#### O QUE SE PEDE
1 - Edite o texto sobre raça e justiça criminal começando em "This article assesses" e terminando em "blacks and whites.", substituindo "robbery" por "theft".
2 - Prossiga com o texto sobre raça e gênero na justiça criminal paulista a partir da última frase apresentada.

#### TRECHO APRESENTADO
------------------------------------------------

Open-access Atributos raciais no funcionamento do Sistema de Justiça Criminal Paulista

Resumos

Este artigo avalia o papel de atributos raciais e de gênero no funcionamento do Sistema de Justiça Criminal de São Paulo. Mediante análises longitudinais, ou seja, análises que observam a trajetória dos indivíduos pelo interior do Sistema de Justiça Criminal (no caso, do inquérito policial até a execução da pena dos condenados pelo crime de roubo), pôde-se constatar o tratamento diferenciado a mulheres e homens, a negros e brancos.

gênero; raça; discriminação; sistema de justiça criminal


This article assesses the influence of race and gender in the functioning of the São Paulo State criminal justice system. Through the use of longitudinal analysis, that is, analysis that tracks individuals as they make their way through the criminal justice system (in this case, from indictment to the serving of the sentence for robbery), one may observe the different treatments accorded to women and men, blacks and whites.

------------------------------------------------

#### MATERIAL FORNECIDO
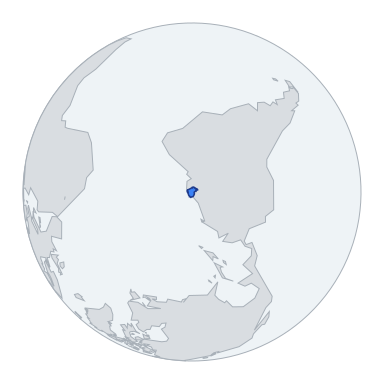 the Earth from above Guyane française, rotated 212°
{"feature_id": "FRA-2000", "entity_name": "Guyane française", "entity_type": "Overseas department", "adm_level": 1, "iso_a3": "FRA", "parent_name": "France", "parent_adm1": "", "projection": "orthographic", "projection_center": [-53.325, 3.928], "detail": "fine", "context": "on_globe", "style": "filled", "palette": "blue", "viewbox_px": 384, "rotation_deg": 212, "n_neighbors": 0, "source": "natural_earth", "source_scale": "10m", "svg_char_len": 9579}
<svg xmlns="http://www.w3.org/2000/svg" viewBox="0 0 384 384"><g transform="rotate(212 192 192)"><circle cx="192" cy="192" r="169" fill="#eef3f6" stroke="#a8b0b8"/><path d="M138.8,31.6L131.6,35.2L137.5,34.1L138.4,38.9L141.7,37.4L144.2,39.0L148.9,38.1L147.7,39.8L152.5,37.7L152.7,36.4L154.8,35.2L157.6,34.7L156.6,36.5L155.0,37.0L156.2,37.3L154.5,38.6L156.9,37.7L155.4,40.3L161.0,37.1L163.2,38.7L161.1,40.7L155.9,41.2L138.2,49.0L134.4,52.1L134.3,55.4L145.3,59.5L143.3,63.0L144.6,67.1L148.1,64.5L148.4,60.5L155.3,57.2L154.7,53.2L157.5,51.5L159.1,47.6L164.6,47.6L169.1,49.9L168.0,53.3L170.0,54.6L175.7,51.1L178.2,58.0L187.7,63.8L187.7,66.0L179.4,69.8L167.6,69.7L156.7,76.6L169.6,71.7L169.4,78.1L171.8,79.2L175.2,79.0L177.6,76.5L178.7,78.9L166.5,84.1L165.2,82.0L169.1,80.2L163.5,80.4L155.3,84.9L155.8,88.3L142.7,93.1L143.0,95.7L140.3,98.6L140.8,93.8L139.6,102.7L124.3,112.8L122.5,129.5L117.9,116.5L112.5,115.1L105.6,115.4L105.1,118.0L96.7,116.1L87.7,121.9L82.5,135.3L83.8,145.7L93.4,146.1L97.2,140.2L104.7,139.1L97.4,154.9L110.3,157.3L107.9,169.3L111.4,175.7L118.3,174.1L125.4,177.2L131.0,170.2L139.8,166.4L139.4,176.3L144.8,167.3L149.4,172.1L167.3,171.9L165.8,174.1L180.8,185.9L197.9,191.2L201.9,198.4L199.7,202.9L205.9,204.2L206.0,207.2L231.0,211.7L244.2,219.0L244.1,229.2L233.6,241.0L225.6,265.5L207.2,273.4L203.5,283.0L190.8,296.8L179.5,295.6L183.8,302.5L178.4,306.4L171.4,306.6L171.1,311.3L166.0,311.3L170.1,314.4L163.4,320.2L167.3,325.1L162.9,329.5L165.6,332.3L163.3,332.2L161.3,333.1L161.7,334.6L153.9,331.9L149.7,325.7L151.0,322.5L148.0,321.9L150.6,313.7L147.9,315.3L145.4,302.5L147.7,291.7L145.9,259.4L141.8,252.8L129.0,245.0L113.3,220.2L116.8,210.2L113.7,205.4L124.0,191.2L121.7,178.0L118.2,176.1L114.4,181.0L103.0,172.6L99.7,162.5L68.8,146.1L66.6,141.2L68.1,133.2L65.9,107.9L63.1,131.6L60.7,126.9L60.3,118.4L62.4,116.4L64.7,104.3L63.7,99.9L70.1,85.8L85.3,68.8L84.4,71.3L88.2,67.4L89.4,64.3L89.4,63.3L103.9,49.8L110.0,44.4L107.6,45.6L122.9,37.8L138.8,31.6ZM120.7,135.3L135.6,143.7L126.3,144.7L128.2,143.1L124.6,139.7L117.7,136.5L109.7,138.3L120.7,135.3ZM129.4,126.0L126.7,125.3L129.4,125.3L129.4,126.0ZM88.8,63.3L89.1,64.5L86.7,68.3L86.0,67.4L88.8,63.3ZM93.9,57.1L95.0,56.8L90.7,60.3L91.4,59.4L93.9,57.1ZM156.0,48.0L157.5,47.8L156.4,48.6L156.0,48.0ZM155.2,46.6L152.9,47.6L152.1,47.2L153.6,46.5L155.2,46.6ZM158.3,45.4L151.2,46.2L150.0,45.4L154.6,42.3L158.3,45.4ZM151.5,36.2L151.4,37.6L148.9,37.0L151.5,36.2ZM149.3,36.2L138.5,37.2L140.0,35.4L143.3,35.2L143.1,33.6L149.2,32.1L150.7,32.7L148.5,34.1L152.5,32.6L149.3,36.2ZM155.5,34.6L153.1,34.9L154.3,33.2L159.1,32.5L157.2,33.2L155.5,34.6ZM140.1,34.0L141.8,32.9L147.2,31.3L148.6,30.7L149.5,31.9L140.1,34.0ZM158.4,33.3L161.6,32.2L163.6,32.6L157.8,34.4L158.4,33.3ZM152.5,33.1L153.3,32.4L154.4,32.5L152.5,33.1ZM172.6,34.1L169.7,34.0L170.1,33.1L172.6,34.1ZM162.6,31.8L161.9,31.7L161.8,31.4L164.2,30.8L162.6,31.8ZM153.2,30.9L155.1,30.6L153.1,30.3L157.1,29.4L157.0,30.5L158.7,29.6L159.9,29.4L158.4,30.6L153.2,30.9ZM166.2,29.5L167.4,31.1L172.6,31.2L172.4,31.9L164.1,31.7L166.2,29.5ZM161.8,30.0L164.5,29.8L162.9,30.7L160.1,31.3L161.8,30.0ZM159.8,28.5L153.8,29.6L154.0,29.3L159.8,28.5ZM168.0,29.3L167.7,29.0L168.6,29.2L168.0,29.3ZM162.7,28.5L160.5,28.8L160.8,28.5L162.7,28.5ZM168.8,28.2L169.2,28.6L167.3,29.0L168.8,28.2ZM166.3,28.2L167.2,27.7L166.4,28.9L165.2,28.3L166.3,28.2ZM163.3,28.1L162.8,28.1L164.2,28.0L163.3,28.1ZM175.8,26.8L175.2,28.2L171.0,28.9L172.2,27.4L175.8,26.8ZM167.6,337.4L154.9,332.8L161.7,335.0L164.9,332.7L172.2,336.1L167.6,337.4ZM177.7,331.6L182.3,330.4L183.9,331.2L181.0,332.2L177.7,331.6ZM314.8,75.9L311.0,72.3L306.6,67.9L308.7,70.4L311.2,72.6L312.7,74.5L310.5,72.7L309.0,71.1L307.5,70.4L314.9,79.3L318.2,82.5L317.1,85.2L322.5,91.0L323.8,94.2L315.1,85.7L312.5,82.4L300.1,74.5L302.8,78.1L314.7,86.0L313.0,85.6L316.7,91.5L312.5,86.8L298.9,78.0L294.8,81.6L297.6,97.1L293.6,99.3L286.6,97.5L277.7,83.1L287.7,80.0L284.6,75.6L275.8,70.4L279.6,70.2L277.3,68.0L280.4,66.9L278.1,60.9L280.2,59.7L272.9,53.4L273.0,52.2L277.3,56.1L281.4,58.6L286.0,56.9L285.0,55.4L279.9,51.6L281.8,52.0L276.2,48.6L275.7,46.7L271.7,46.5L265.6,42.9L261.7,40.0L259.0,39.0L265.2,43.9L268.4,45.9L272.2,47.7L280.1,54.4L279.9,56.0L268.9,49.4L267.5,51.2L259.6,46.1L247.6,35.0L245.9,33.0L256.6,36.0L260.7,37.9L258.9,37.5L266.5,40.7L263.0,39.0L264.6,39.6L259.1,37.0L260.0,37.3L253.3,34.6L253.7,34.7L255.3,35.4L266.4,40.3L277.0,46.0L287.2,52.4L297.0,59.6L306.2,67.4L314.8,75.9ZM347.3,125.5L341.0,113.1L339.2,109.7L339.0,109.3L338.6,108.7L341.5,114.3L338.1,108.8L348.7,128.8L352.1,138.0L352.5,139.3L356.0,151.2L358.5,163.3L360.2,175.5L360.9,187.8L360.8,200.1L359.7,212.4L357.8,224.6L355.0,236.6L351.3,248.4L350.9,249.4L348.8,255.0L345.7,262.1L343.8,265.9L340.4,272.7L335.6,280.3L329.6,287.9L324.8,289.6L328.4,283.6L332.0,272.5L338.7,245.1L344.1,231.6L345.3,221.6L341.3,200.7L342.5,188.2L340.4,183.4L336.8,185.4L333.9,179.7L331.3,180.1L311.9,187.3L303.4,180.5L287.4,158.2L289.0,148.4L284.9,137.8L292.9,99.9L299.6,100.8L311.5,93.9L313.9,94.8L317.9,102.5L331.1,110.1L329.0,103.1L335.7,106.9L336.7,105.8L327.5,91.5L325.9,92.8L320.3,86.5L317.3,79.6L318.0,79.4L326.7,90.0L334.5,101.3L341.4,113.2L347.3,125.5ZM296.0,117.9L297.2,121.0L296.0,117.9ZM167.9,171.8L170.0,173.7L167.1,173.7L167.9,171.8ZM124.5,148.6L127.9,148.9L129.5,150.4L126.8,150.8L124.5,148.6ZM153.9,149.1L157.9,150.0L153.5,150.8L153.9,149.1ZM138.0,144.8L150.6,148.8L142.0,151.5L134.2,149.2L139.9,148.4L138.0,144.8ZM126.9,131.4L128.9,132.1L128.0,133.9L126.9,131.4ZM131.3,126.0L130.5,126.2L129.7,124.8L131.3,126.0ZM170.1,77.8L171.1,77.5L174.4,77.7L172.5,78.7L170.1,77.8ZM191.1,73.4L192.5,77.4L190.2,75.0L187.8,76.9L180.0,74.6L187.3,67.0L185.4,70.7L191.1,73.4ZM171.5,70.3L175.7,72.1L170.9,70.4L171.5,70.3ZM261.2,58.3L264.4,59.2L266.5,61.8L263.7,64.7L260.7,60.8L261.2,58.3ZM268.5,60.0L258.4,53.5L259.7,51.9L260.7,53.8L262.6,53.4L264.6,56.4L275.8,61.9L278.3,64.6L271.9,67.6L272.6,64.9L269.4,63.9L268.5,60.0ZM230.2,44.2L225.8,42.7L234.3,41.1L237.4,42.8L234.9,45.4L229.7,44.9L230.2,44.2ZM167.8,40.5L165.6,40.8L165.9,40.2L168.0,39.4L167.8,40.5ZM171.2,34.1L177.8,38.4L175.6,39.0L182.2,41.5L178.9,44.0L174.8,42.2L177.1,46.4L172.1,45.8L174.3,48.6L165.5,44.2L161.1,44.3L167.3,43.2L170.4,40.7L170.4,39.7L167.2,37.0L159.2,36.4L161.1,34.3L164.5,33.0L166.7,32.8L164.8,34.1L169.1,33.0L168.0,34.8L171.2,34.1ZM203.5,26.0L200.4,26.5L208.8,26.7L207.8,27.6L208.9,27.5L210.2,28.6L213.7,29.9L212.5,30.3L214.4,30.7L215.4,31.6L217.5,32.3L216.1,33.4L218.6,34.6L216.5,34.5L221.3,36.2L217.1,35.5L217.9,36.9L221.6,36.8L208.4,43.3L206.1,47.5L206.5,51.6L199.3,50.4L194.2,46.1L191.3,41.1L194.5,37.6L190.6,38.0L191.0,36.6L193.9,36.9L189.7,35.6L190.8,34.6L188.1,31.7L181.3,31.1L180.2,30.2L183.4,30.0L180.0,29.3L185.3,28.4L184.6,27.9L189.2,26.7L195.7,26.9L194.5,26.3L197.9,25.7L203.5,26.0ZM177.2,26.4L185.4,25.9L188.8,26.3L179.5,28.3L179.4,28.9L173.5,30.8L168.7,30.3L170.8,29.8L171.7,29.2L172.9,29.5L172.6,28.8L175.6,28.2L176.2,27.5L178.6,27.5L177.2,26.4ZM313.3,91.6L314.6,91.7L315.8,91.0L318.1,94.9L313.3,91.6ZM304.1,85.7L304.8,85.0L308.7,89.6L307.4,89.8L304.1,85.7ZM301.8,80.9L304.5,84.6L302.3,82.7L301.8,80.9ZM277.6,55.4L277.9,54.7L279.2,55.6L280.6,57.0L277.6,55.4ZM228.3,28.8L226.0,28.5L225.3,28.2L219.2,27.1L219.5,26.6L223.2,27.1L228.3,28.8ZM329.2,94.0L330.8,97.0L329.8,95.8L329.5,95.0L329.2,94.0ZM325.7,95.7L328.1,97.0L326.3,96.8L325.7,95.7ZM227.6,28.1L225.1,27.6L226.8,27.7L227.6,28.1ZM219.4,26.3L220.8,26.3L218.8,26.5L219.4,26.3ZM218.4,25.2L220.8,25.6L219.3,25.4L218.4,25.2Z" fill="#d9dde1" stroke="#a8b0b8" stroke-width="1"/><path d="M189.4,194.4L189.5,194.2L189.7,193.9L189.8,193.8L189.8,193.7L190.0,193.5L190.0,193.4L190.0,193.2L190.0,192.9L189.9,192.8L189.8,192.7L189.7,192.5L189.6,192.4L189.4,192.3L189.4,192.2L189.2,192.0L189.2,191.9L189.0,191.7L189.0,191.4L188.9,191.3L188.8,191.2L188.8,190.9L188.7,190.7L188.7,190.4L188.8,190.2L188.7,189.9L188.7,189.7L188.6,189.2L188.7,188.9L188.8,188.7L188.9,188.4L189.0,188.4L189.1,188.2L189.5,187.9L189.7,187.7L189.8,187.6L189.9,187.3L190.0,187.2L190.0,186.9L190.2,186.7L190.3,186.7L190.5,186.7L190.8,186.8L191.2,187.0L191.3,187.1L191.5,187.2L191.8,187.2L192.0,187.2L192.1,187.3L192.3,187.4L192.2,187.3L192.2,187.2L192.3,187.3L192.5,187.3L192.8,187.5L193.0,187.5L193.3,187.6L193.5,187.8L193.7,188.0L193.9,188.2L194.3,188.6L194.5,188.7L194.7,188.9L194.8,189.0L195.0,189.0L195.1,189.3L194.9,189.5L195.0,189.6L195.0,189.4L195.2,189.2L195.3,189.2L195.3,189.3L195.6,189.5L195.8,189.7L195.9,189.9L195.9,190.0L196.0,190.1L196.0,190.3L196.0,190.6L195.9,190.6L195.8,190.8L195.9,190.7L196.0,190.7L196.1,190.0L196.1,189.9L196.3,189.8L196.5,190.0L196.6,190.3L196.7,190.5L196.8,190.6L196.7,190.7L196.7,190.8L196.8,190.9L196.9,191.1L196.9,191.3L196.9,191.6L196.6,191.8L196.5,192.0L196.4,192.1L196.2,192.4L196.1,192.5L195.9,192.7L195.9,192.8L195.7,193.1L195.6,193.3L195.2,194.0L194.9,194.3L194.9,194.5L194.7,194.9L194.7,195.0L194.3,195.6L194.3,195.8L194.2,195.8L194.3,195.9L194.3,196.0L194.2,196.0L194.1,196.3L193.9,196.5L193.5,196.8L193.4,196.9L193.3,197.0L193.2,197.1L192.9,197.1L192.7,197.1L192.2,197.1L192.3,197.0L192.3,196.9L192.1,196.8L192.0,196.7L191.9,196.7L191.8,196.8L191.7,196.8L191.4,197.0L191.3,196.9L191.2,196.9L190.9,196.8L190.8,196.7L190.7,196.6L190.5,196.8L190.4,196.8L190.2,196.9L190.2,197.0L189.9,197.2L189.7,197.3L189.5,197.2L189.4,197.2L189.2,197.2L188.9,197.1L188.7,197.1L188.4,196.9L188.5,196.8L188.4,196.8L188.3,196.7L188.2,196.7L188.3,196.7L188.5,196.7L188.6,196.4L188.8,196.4L189.0,196.2L189.1,195.9L189.2,195.7L189.4,195.4L189.5,195.2L189.4,195.1L189.5,195.1L189.5,194.9L189.5,194.7L189.5,194.4L189.4,194.4Z" fill="#3b82f6" stroke="#1e3a8a" stroke-width="1.5"/></g></svg>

------------------------------------------------

#### RESPOSTAS POR TAREFA
1 -
This article assesses the influence of race and gender in the functioning of the São Paulo State criminal justice system. Through the use of longitudinal analysis, that is, analysis that tracks individuals as they make their way through the criminal justice system (in this case, from indictment to the serving of the sentence for theft), one may observe the different treatments accorded to women and men, blacks and whites.

2 -
gender; race; discrimination; criminal justice system


Atributos raciais no funcionamento do Sistema de Justiça Criminal Paulista

Renato Sérgio de Lima

Sociólogo, Chefe da Divisão de Estudos Socioeconômicos da Fundação Seade

RESUMO

Este artigo avalia o papel de atributos raciais e de gênero no funcionamento do Sistema de Justiça Criminal de São Paulo. Mediante análises longitudinais, ou seja, análises que observam a trajetória dos indivíduos pelo interior do Sistema de Justiça Criminal (no caso, do inquérito policial até a execução da pena dos condenados pelo crime de roubo), pôde-se constatar o tratamento diferenciado a mulheres e homens, a negros e brancos.

Palavras-chave: gênero; raça; discriminação; sistema de justiça criminal.

ABSTRACT

This article assesses the influence of race and gender in the functioning of the São Paulo State criminal justice system. Through the use of longitudinal analysis, that is, analysis that tracks individuals as they make their way through the criminal justice system (in this case, from indictment to the serving of the sentence for robbery), one may observe the different treatments accorded to women and men, blacks and whites.

Key words: gender; race; discrimination; criminal justice system.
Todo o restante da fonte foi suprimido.